- _Article_
begin
Intro to Python for Data Science
This is a college-level introductory Python course geared towards Data Analytics and Data Science applications. Trainees learn Python by solving programming problems of gradually increasing complexity ranging from simple calculations, working with text strings, loops, conditions, variables, and functions to file operations and data visualization.
Note: This course is only available as part of NCLab’s Data Analyst Career Training program.
Course Features
- Trainees learn at their own pace by reading tutorials, watching videos, going through examples, and solving programming challenges.
- Every short lesson is followed by self-assessment, so that trainees instantly know whether they have mastered the concept.
- Trainees obtain real-time help from the NCLab AI tutorial engine, as well as remote assistance from live course instructors as needed.
- Trainees learn how to use powerful Python libraries including Matplotlib, Numpy and Scipy.
- An interactive Python coding app allows trainees to create portfolio artifacts and easily share them online.
end
- _Tasks to complete_
1 - Answer these questions from the course description:
(a) Which program must trainees join to take this course?
(b) What comes after every short lesson?
(c) Where do trainees get real-time help?
2 - How does the course description say trainees learn at their own pace? List each activity it names.
3 - Continue the Python course description from its final line.
The entries that come next are taken from a separate source.

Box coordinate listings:
begin
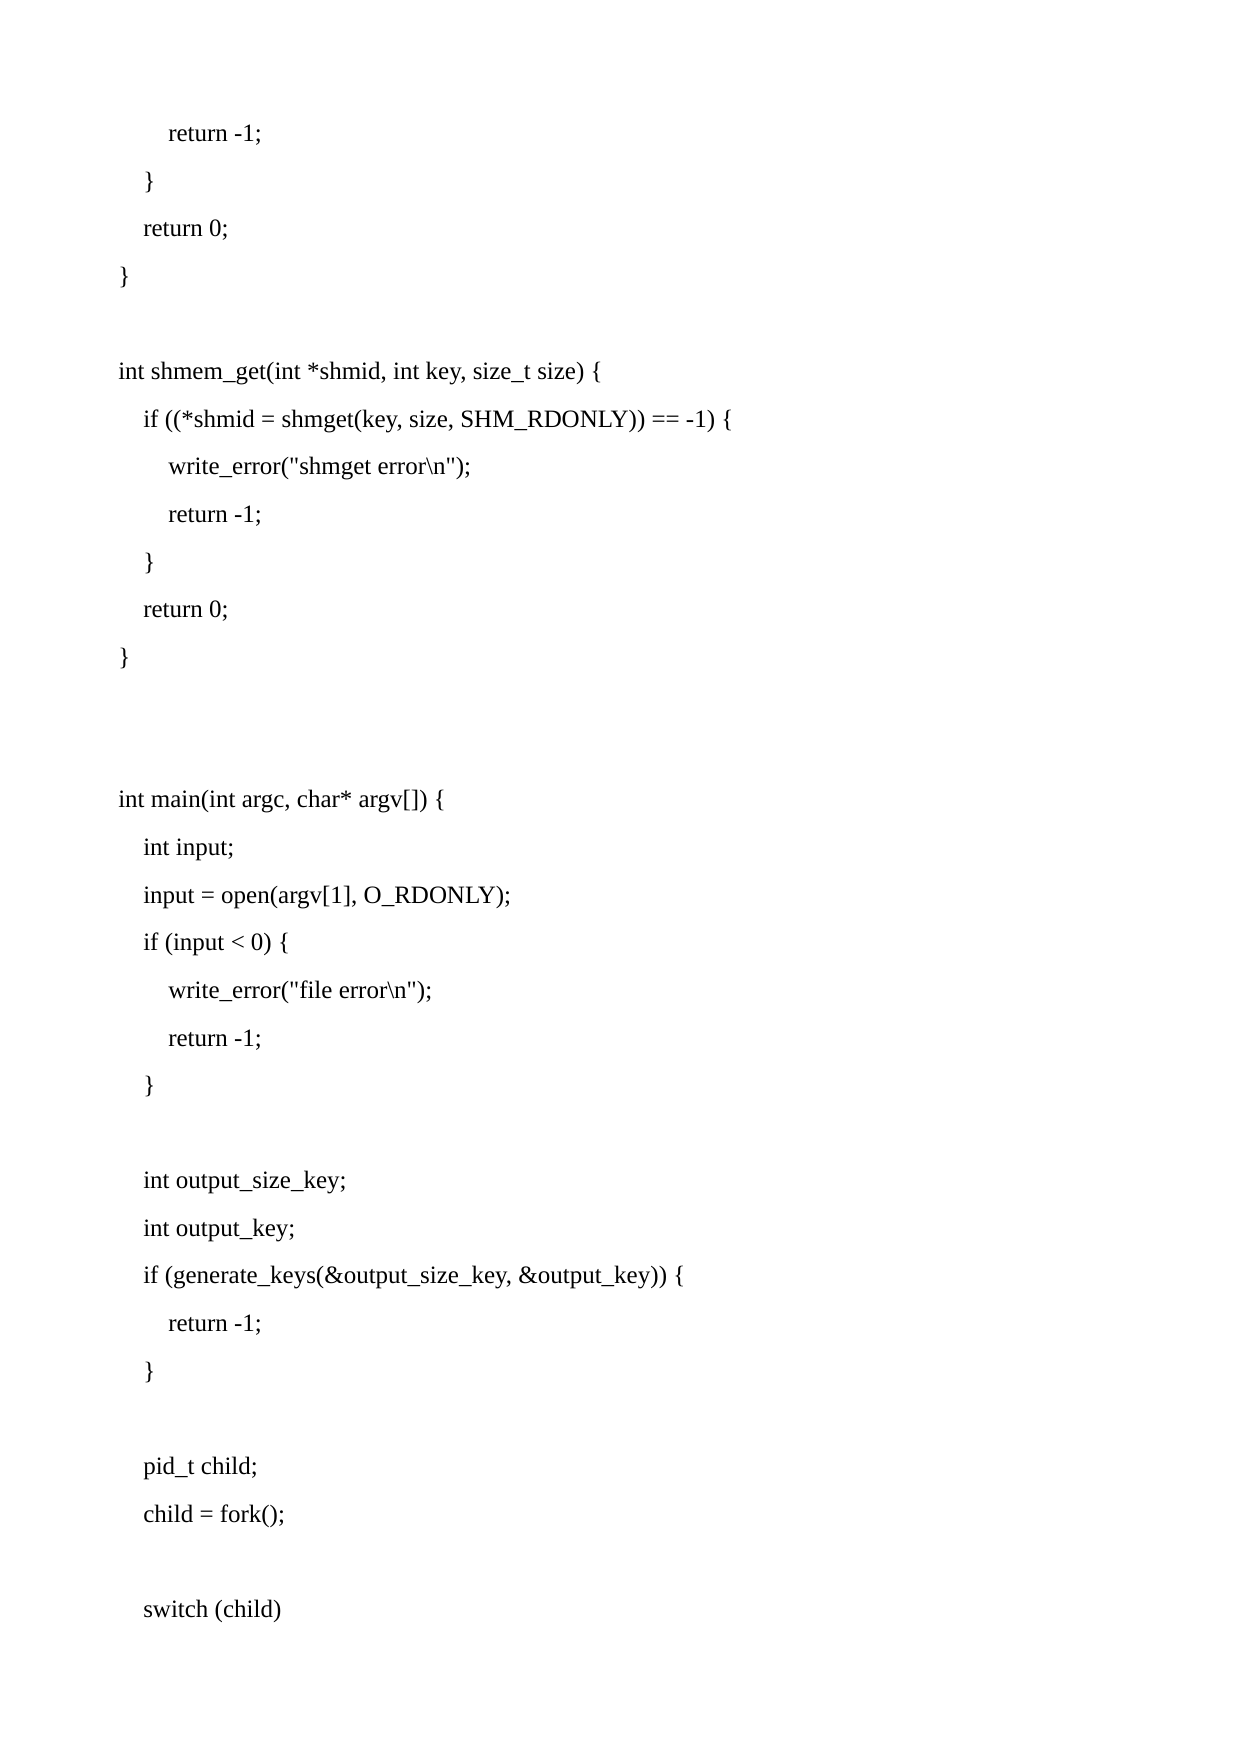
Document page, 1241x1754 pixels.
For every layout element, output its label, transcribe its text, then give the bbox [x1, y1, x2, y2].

text } [118, 261, 1122, 290]
text int output_key; [118, 1213, 1122, 1242]
text } [118, 1356, 1122, 1384]
text } [118, 642, 1122, 671]
text } [118, 166, 1122, 194]
text input = open(argv[1], O_RDONLY); [118, 880, 1122, 908]
text int input; [118, 832, 1122, 861]
text int output_size_key; [118, 1165, 1122, 1194]
text write_error("file error\n"); [118, 975, 1122, 1004]
text return 0; [118, 213, 1122, 242]
text switch (child) [118, 1594, 1122, 1623]
text child = fork(); [118, 1499, 1122, 1527]
text pid_t child; [118, 1451, 1122, 1480]
text write_error("shmget error\n"); [118, 451, 1122, 480]
text int shmem_get(int *shmid, int key, size_t size) { [118, 356, 1122, 385]
text return 0; [118, 594, 1122, 623]
text if (input < 0) { [118, 927, 1122, 956]
text if (generate_keys(&output_size_key, &output_key)) { [118, 1261, 1122, 1289]
text } [118, 1070, 1122, 1099]
text } [118, 547, 1122, 575]
text int main(int argc, char* argv[]) { [118, 784, 1122, 813]
text return -1; [118, 118, 1122, 147]
text return -1; [118, 499, 1122, 528]
text if ((*shmid = shmget(key, size, SHM_RDONLY)) == -1) { [118, 404, 1122, 432]
text return -1; [118, 1308, 1122, 1337]
text return -1; [118, 1023, 1122, 1051]
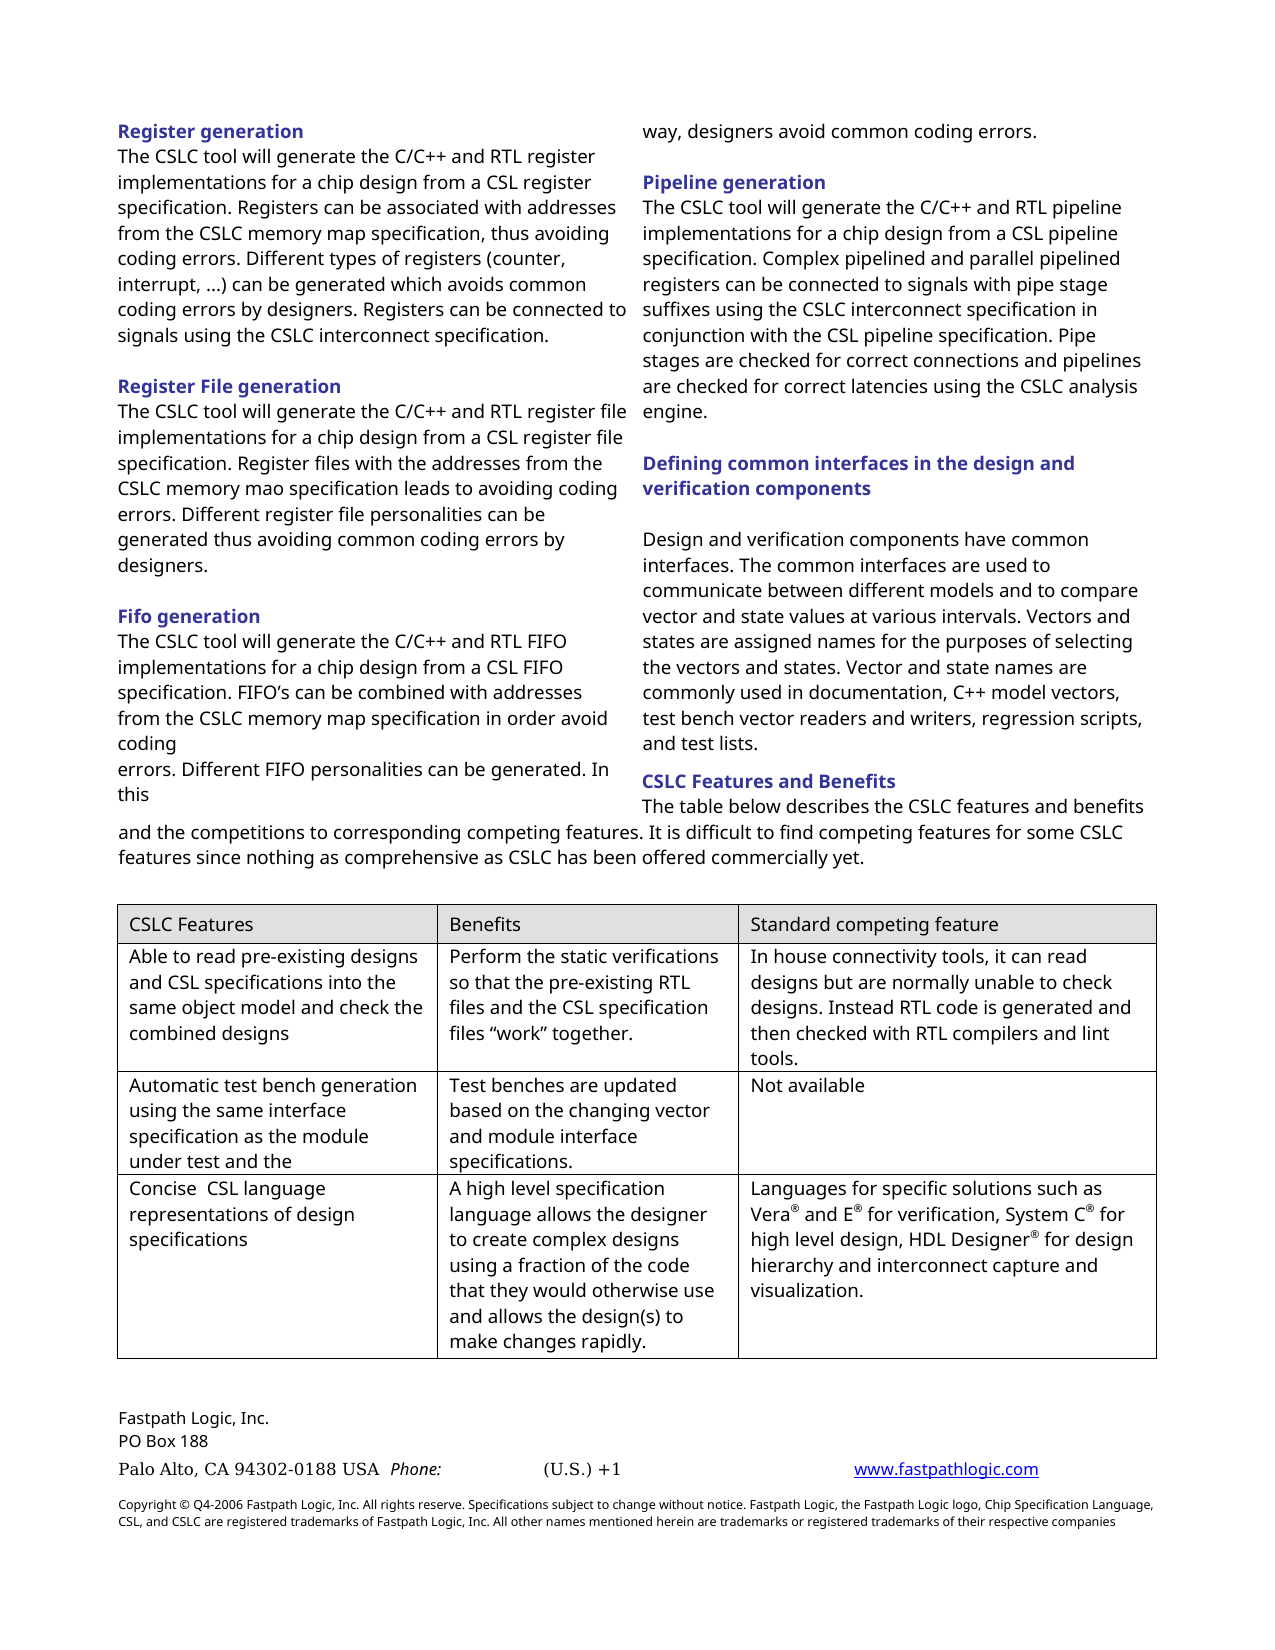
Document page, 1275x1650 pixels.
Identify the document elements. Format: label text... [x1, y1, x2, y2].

text way, designers avoid common coding errors. [642, 118, 1155, 144]
text Fifo generation The CSLC tool will generate the C/C++ and RTL FIFO implementations for a chip design from a CSL FIFO specification. FIFO’s can be combined with addresses from the CSLC memory map specification in order avoid coding errors. Different FIFO personalities can be generated. In this [117, 603, 630, 807]
text Register generation [117, 118, 630, 144]
text CSLC Features and Benefits [630, 118, 1157, 793]
text Register File generation [117, 373, 630, 399]
table_cell Not available [739, 1072, 1156, 1174]
table_cell Perform the static verifications so that the pre-existing RTL files and the CSL specification files “work” together. [438, 944, 738, 1071]
table_cell Able to read pre-existing designs and CSL specifications into the same object model and check the combined designs [118, 944, 437, 1071]
table_header Benefits [438, 905, 738, 943]
table_header Standard competing feature [739, 905, 1156, 943]
text The CSLC tool will generate the C/C++ and RTL register file implementations for a chip design from a CSL register file specification. Register files with the addresses from the CSLC memory mao specification leads to avoiding coding errors. Different register file personalities can be generated thus avoiding common coding errors by designers. [117, 399, 630, 577]
table_cell A high level specification language allows the designer to create complex designs using a fraction of the code that they would otherwise use and allows the design(s) to make changes rapidly. [438, 1175, 738, 1358]
table_cell Concise CSL language representations of design specifications [118, 1175, 437, 1358]
table_cell In house connectivity tools, it can read designs but are normally unable to check designs. Instead RTL code is generated and then checked with RTL compilers and lint tools. [739, 944, 1156, 1071]
table_header CSLC Features [118, 905, 437, 943]
table_cell Test benches are updated based on the changing vector and module interface specifications. [438, 1072, 738, 1174]
text Design and verification components have common interfaces. The common interfaces are used to communicate between different models and to compare vector and state values at various intervals. Vectors and states are assigned names for the purposes of selecting the vectors and states. Vector and state names are commonly used in documentation, C++ model vectors, test bench vector readers and writers, regression scripts, and test lists. [642, 526, 1155, 756]
text The CSLC tool will generate the C/C++ and RTL register implementations for a chip design from a CSL register specification. Registers can be associated with addresses from the CSLC memory map specification, thus avoiding coding errors. Different types of registers (counter, interrupt, ...) can be generated which avoids common coding errors by designers. Registers can be connected to signals using the CSLC interconnect specification. [117, 144, 630, 348]
table_cell Automatic test bench generation using the same interface specification as the module under test and the [118, 1072, 437, 1174]
text The table below describes the CSLC features and benefits and the competitions to corresponding competing features. It is difficult to find competing features for some CSLC features since nothing as comprehensive as CSLC has been offered commercially yet. [118, 793, 1157, 870]
text Pipeline generation The CSLC tool will generate the C/C++ and RTL pipeline implementations for a chip design from a CSL pipeline specification. Complex pipelined and parallel pipelined registers can be connected to signals with pipe stage suffixes using the CSLC interconnect specification in conjunction with the CSL pipeline specification. Pipe stages are checked for correct connections and pipelines are checked for correct latencies using the CSLC analysis engine. Defining common interfaces in the design and verification components [642, 169, 1155, 526]
table_cell Languages for specific solutions such as Vera® and E® for verification, System C® for high level design, HDL Designer® for design hierarchy and interconnect capture and visualization. [739, 1175, 1156, 1358]
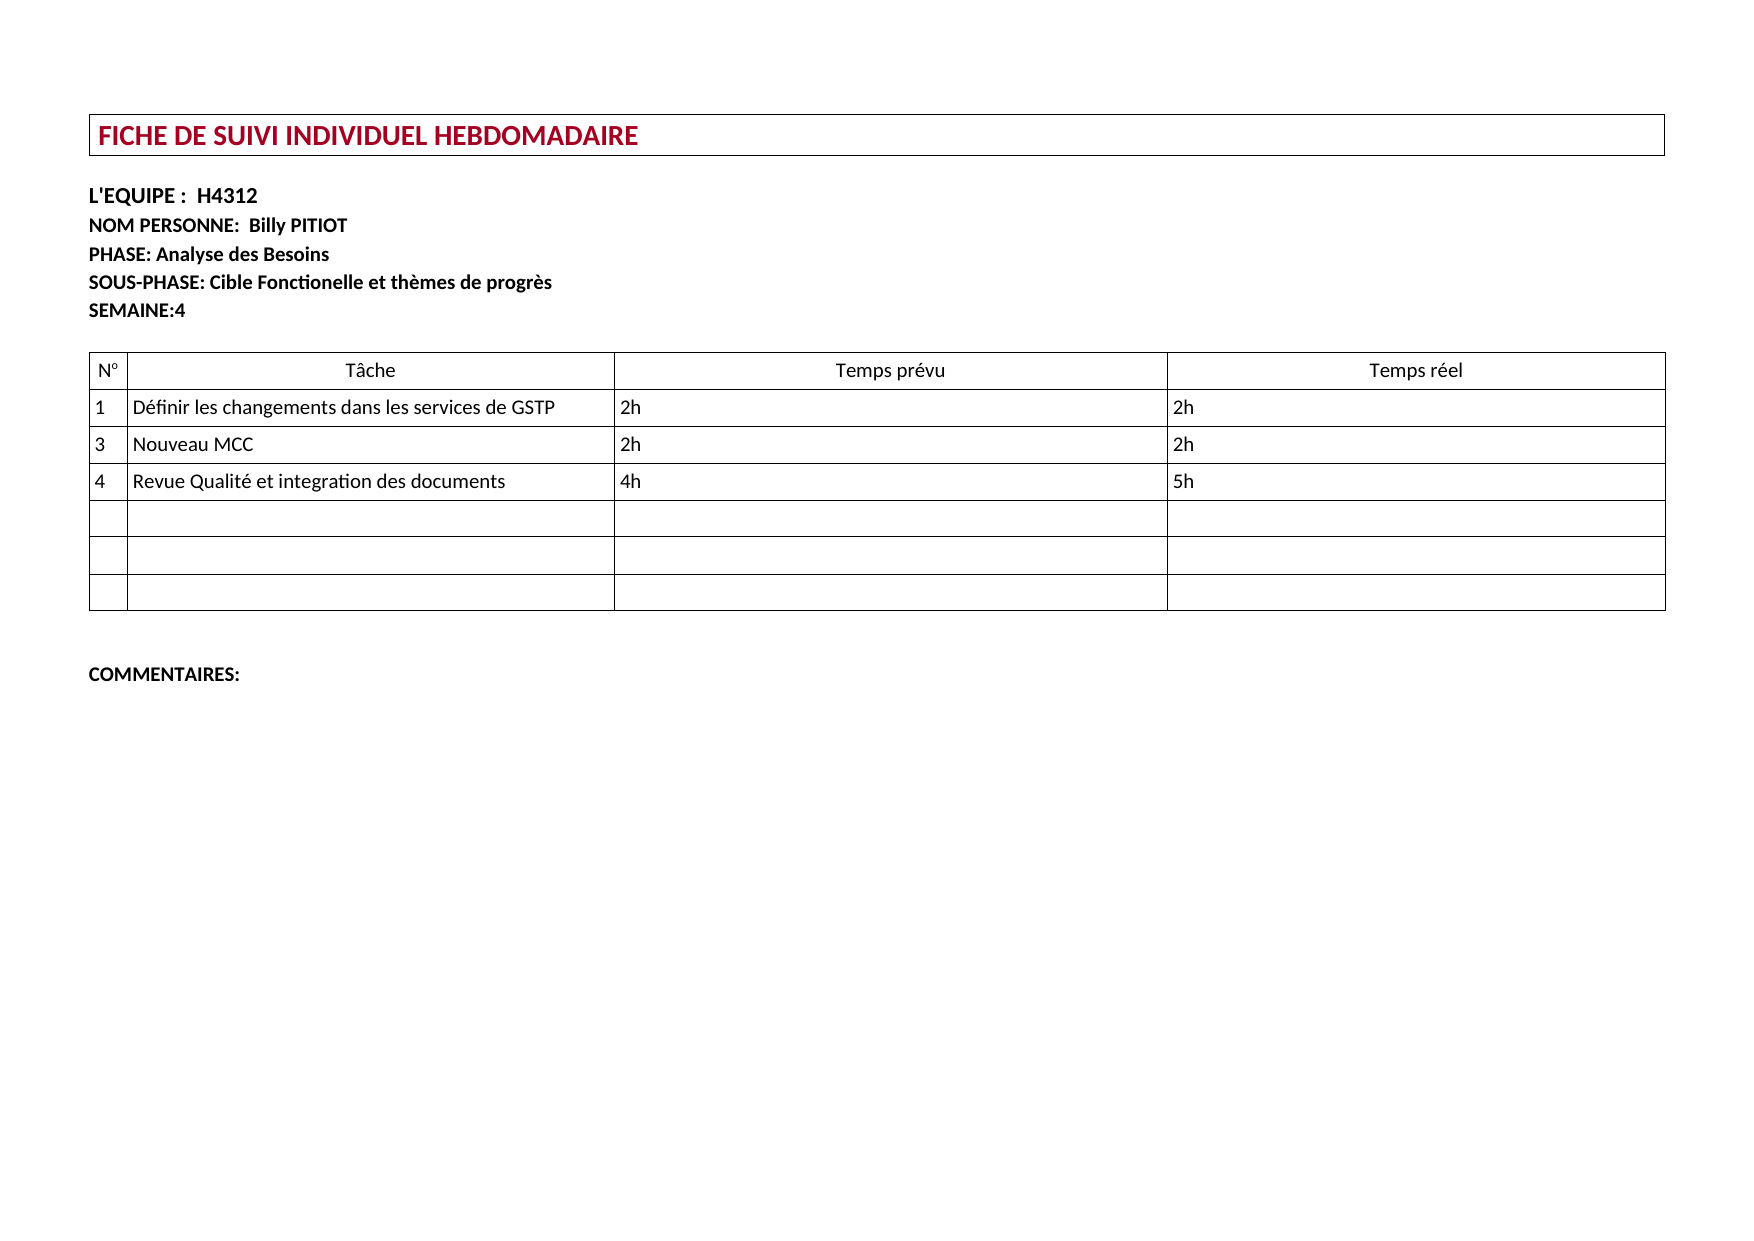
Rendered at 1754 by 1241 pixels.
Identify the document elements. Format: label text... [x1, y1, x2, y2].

table_cell 2h [1168, 390, 1665, 426]
text NOM PERSONNE: Billy PITIOT [89, 212, 1665, 238]
table_cell 2h [615, 427, 1167, 462]
table_header No [90, 353, 127, 388]
table_cell 4h [615, 464, 1167, 499]
table_cell [90, 575, 127, 610]
table_cell Définir les changements dans les services de GSTP [128, 390, 614, 426]
table_cell Nouveau MCC [128, 427, 614, 462]
text PHASE: Analyse des Besoins [89, 241, 1665, 266]
text SOUS-PHASE: Cible Fonctionelle et thèmes de progrès [89, 269, 1665, 295]
table_cell Revue Qualité et integration des documents [128, 464, 614, 499]
text L'EQUIPE : H4312 [89, 181, 1665, 209]
table_header Tâche [128, 353, 614, 388]
table_cell 5h [1168, 464, 1665, 499]
table_cell [1168, 501, 1665, 536]
table_cell [90, 537, 127, 573]
table_cell 3 [90, 427, 127, 462]
table_header Temps prévu [615, 353, 1167, 388]
table_cell 4 [90, 464, 127, 499]
text SEMAINE:4 [89, 298, 1665, 323]
table_cell [90, 501, 127, 536]
table_cell 2h [615, 390, 1167, 426]
table_header Temps réel [1168, 353, 1665, 388]
table_cell [128, 501, 614, 536]
table_cell [1168, 537, 1665, 573]
table_cell [128, 537, 614, 573]
table_cell [615, 537, 1167, 573]
table_cell 2h [1168, 427, 1665, 462]
table_cell [615, 575, 1167, 610]
table_cell [1168, 575, 1665, 610]
table_cell [128, 575, 614, 610]
table_cell [615, 501, 1167, 536]
table_cell 1 [90, 390, 127, 426]
text FICHE DE SUIVI INDIVIDUEL HEBDOMADAIRE [90, 115, 1664, 155]
text COMMENTAIRES: [89, 661, 1665, 687]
end
- _Answers by task_
1 -
(a) NCLab's Data Analyst Career Training program.
(b) A self-assessment.
(c) From the NCLab AI tutorial engine.

2 -
- Reading tutorials
- Watching videos
- Going through examples
- Solving programming challenges

3 -
Prerequisites
This is not an introductory computer programming course. Trainees should be familiar with basic concepts of computer programming including syntax, counting and conditional loops, conditions, local and global variables, functions, and recursion. For complete beginners who have little or no computer programming, NCLab provides an excellent introductory course Introduction to Computer Programming as part of the training program.
Student Learning Outcomes (SLO)
- Use Python for calculations.
- Use loops and conditions, define and use custom functions.
- Define basic built-in data types.
- Explain the difference between local and global scopes and variables.
- Work with tuples, lists, dictionaries, and sets.
- Use the break and continue statements in loops.
- Use the else branch with for and while loops.
- Work with text strings and regular expressions, ASCII table.
- Identify characteristics of mutable and immutable data types, locate objects in memory.
- Use the Matplotlib and Numpy libraries.
- Plot graphs of functions and parametric curves.
- Examine basic principles of software design.
- Compare shallow and deep copying.
- Read from and write to text files.
- Use assertions and exceptions.
- Visualize scientific data using wireframe plots, surface plots, contour plots, and color maps.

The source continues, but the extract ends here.